◆ Exercise objective ◆
Please repeat, exactly and without pictures, the lines of the entries below that run from the one containing "Table 8. Overview of non-EV specific costs" through the one containing "FIGURE 6 | (A)".

◆ Provided data ◆
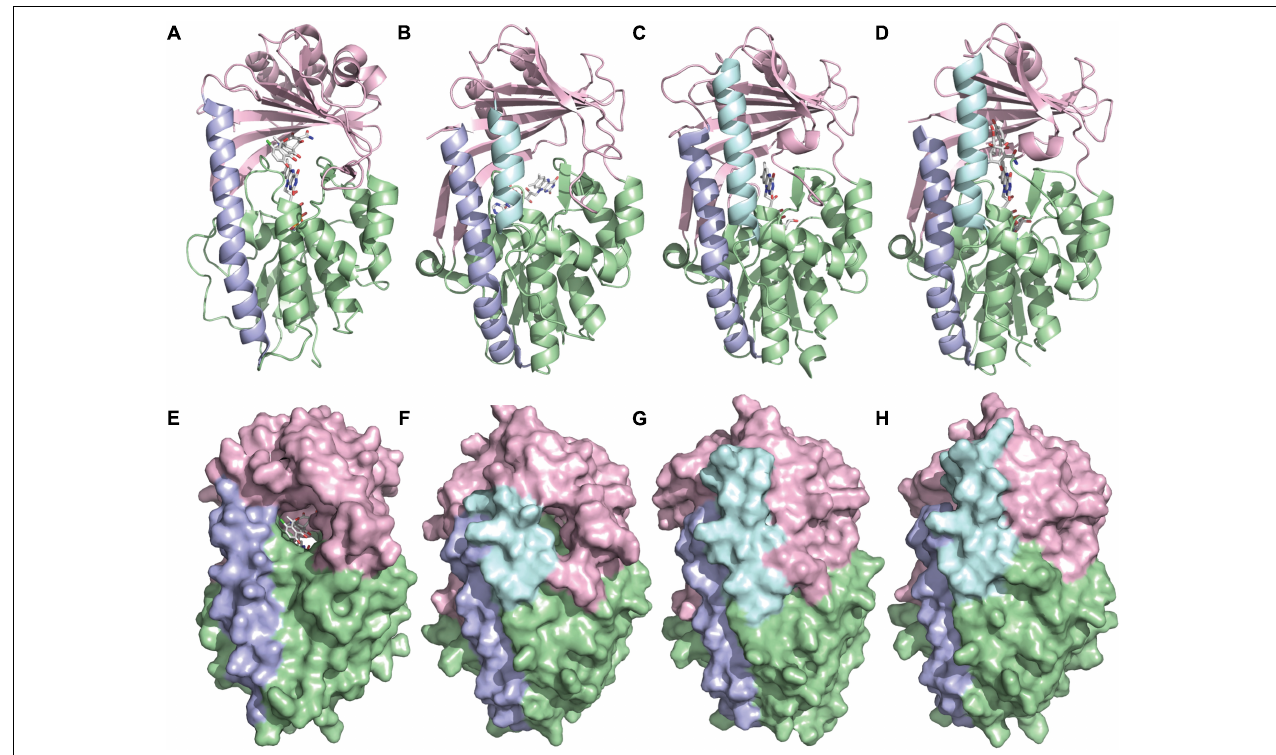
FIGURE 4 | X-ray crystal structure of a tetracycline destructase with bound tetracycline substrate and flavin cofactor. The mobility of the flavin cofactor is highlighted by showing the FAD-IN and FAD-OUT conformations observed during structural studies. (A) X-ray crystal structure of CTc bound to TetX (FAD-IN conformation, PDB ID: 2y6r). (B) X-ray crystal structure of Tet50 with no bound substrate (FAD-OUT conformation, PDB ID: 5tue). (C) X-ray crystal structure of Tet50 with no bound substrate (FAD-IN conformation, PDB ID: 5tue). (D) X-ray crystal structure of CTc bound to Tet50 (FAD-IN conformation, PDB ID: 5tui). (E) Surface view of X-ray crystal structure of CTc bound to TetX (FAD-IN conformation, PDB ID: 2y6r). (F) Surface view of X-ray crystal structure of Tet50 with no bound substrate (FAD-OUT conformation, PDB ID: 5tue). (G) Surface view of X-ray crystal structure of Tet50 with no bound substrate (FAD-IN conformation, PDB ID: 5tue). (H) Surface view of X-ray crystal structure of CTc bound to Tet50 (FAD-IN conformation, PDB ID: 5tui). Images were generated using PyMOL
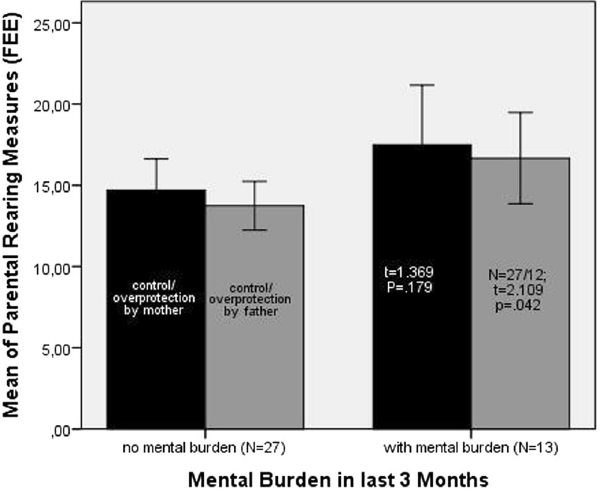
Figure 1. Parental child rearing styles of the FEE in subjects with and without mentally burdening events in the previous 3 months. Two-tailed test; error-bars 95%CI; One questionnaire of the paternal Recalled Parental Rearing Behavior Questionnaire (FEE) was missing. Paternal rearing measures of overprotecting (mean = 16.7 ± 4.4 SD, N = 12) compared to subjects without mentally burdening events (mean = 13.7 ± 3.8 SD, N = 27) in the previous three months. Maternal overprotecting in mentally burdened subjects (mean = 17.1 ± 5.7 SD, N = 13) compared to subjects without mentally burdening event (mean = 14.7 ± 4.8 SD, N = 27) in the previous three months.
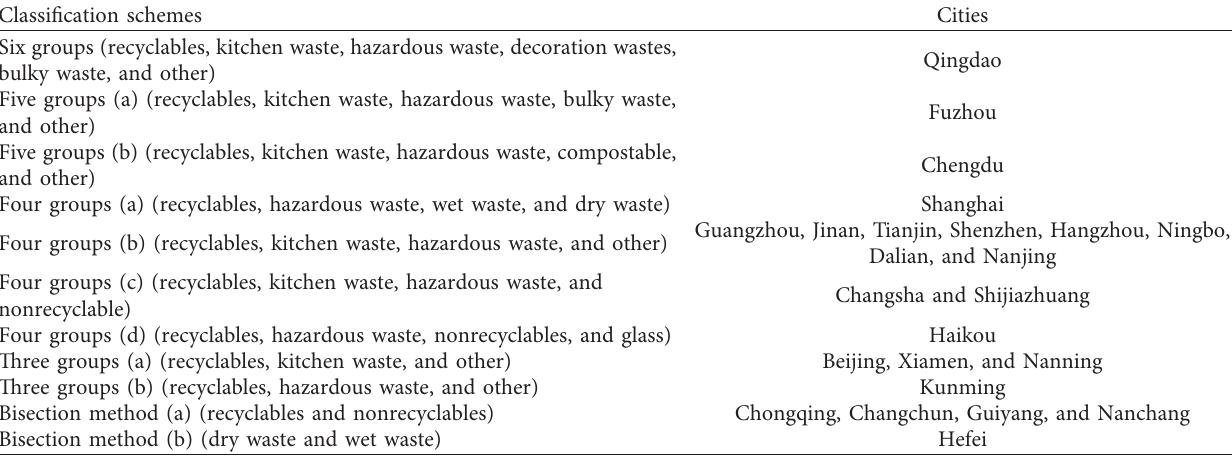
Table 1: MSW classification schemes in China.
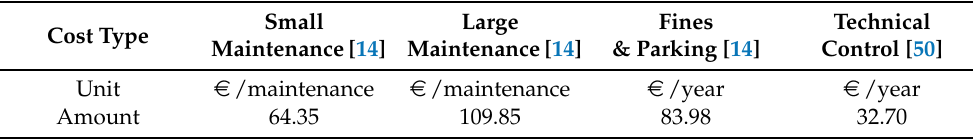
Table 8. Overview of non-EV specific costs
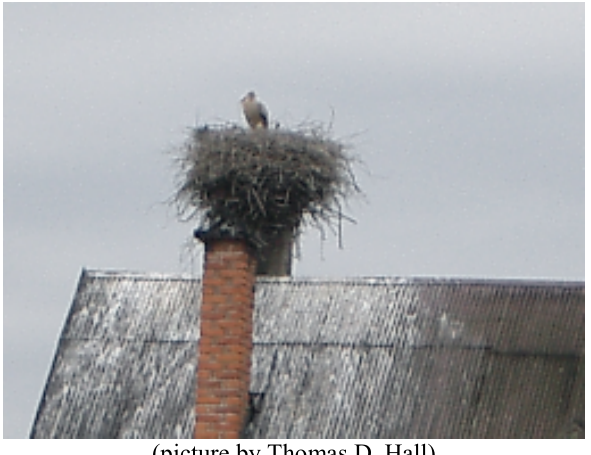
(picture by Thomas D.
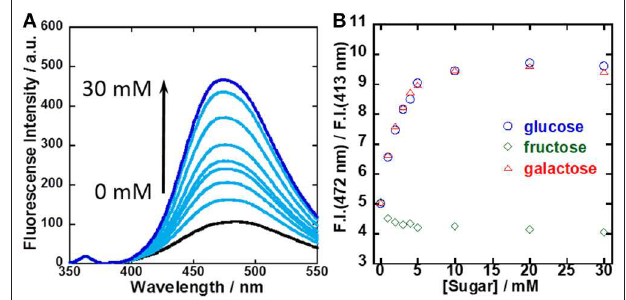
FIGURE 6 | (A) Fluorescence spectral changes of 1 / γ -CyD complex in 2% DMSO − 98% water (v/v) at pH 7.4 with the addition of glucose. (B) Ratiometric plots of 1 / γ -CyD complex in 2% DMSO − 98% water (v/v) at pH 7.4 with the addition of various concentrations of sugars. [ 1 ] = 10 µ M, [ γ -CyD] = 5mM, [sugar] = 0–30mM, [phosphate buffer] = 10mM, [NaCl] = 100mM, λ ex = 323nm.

---

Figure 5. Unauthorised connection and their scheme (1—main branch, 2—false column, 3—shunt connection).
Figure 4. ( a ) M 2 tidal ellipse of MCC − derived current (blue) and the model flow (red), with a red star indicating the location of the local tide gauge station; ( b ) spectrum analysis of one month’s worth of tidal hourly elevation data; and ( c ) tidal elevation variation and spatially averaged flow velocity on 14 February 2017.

◆ Expected answer ◆
Table 8. Overview of non-EV specific costs
(picture by Thomas D.
FIGURE 6 | (A) Fluorescence spectral changes of 1 / γ -CyD complex in 2% DMSO − 98% water (v/v) at pH 7.4 with the addition of glucose. (B) Ratiometric plots of 1 / γ -CyD complex in 2% DMSO − 98% water (v/v) at pH 7.4 with the addition of various concentrations of sugars. [ 1 ] = 10 µ M, [ γ -CyD] = 5mM, [sugar] = 0–30mM, [phosphate buffer] = 10mM, [NaCl] = 100mM, λ ex = 323nm.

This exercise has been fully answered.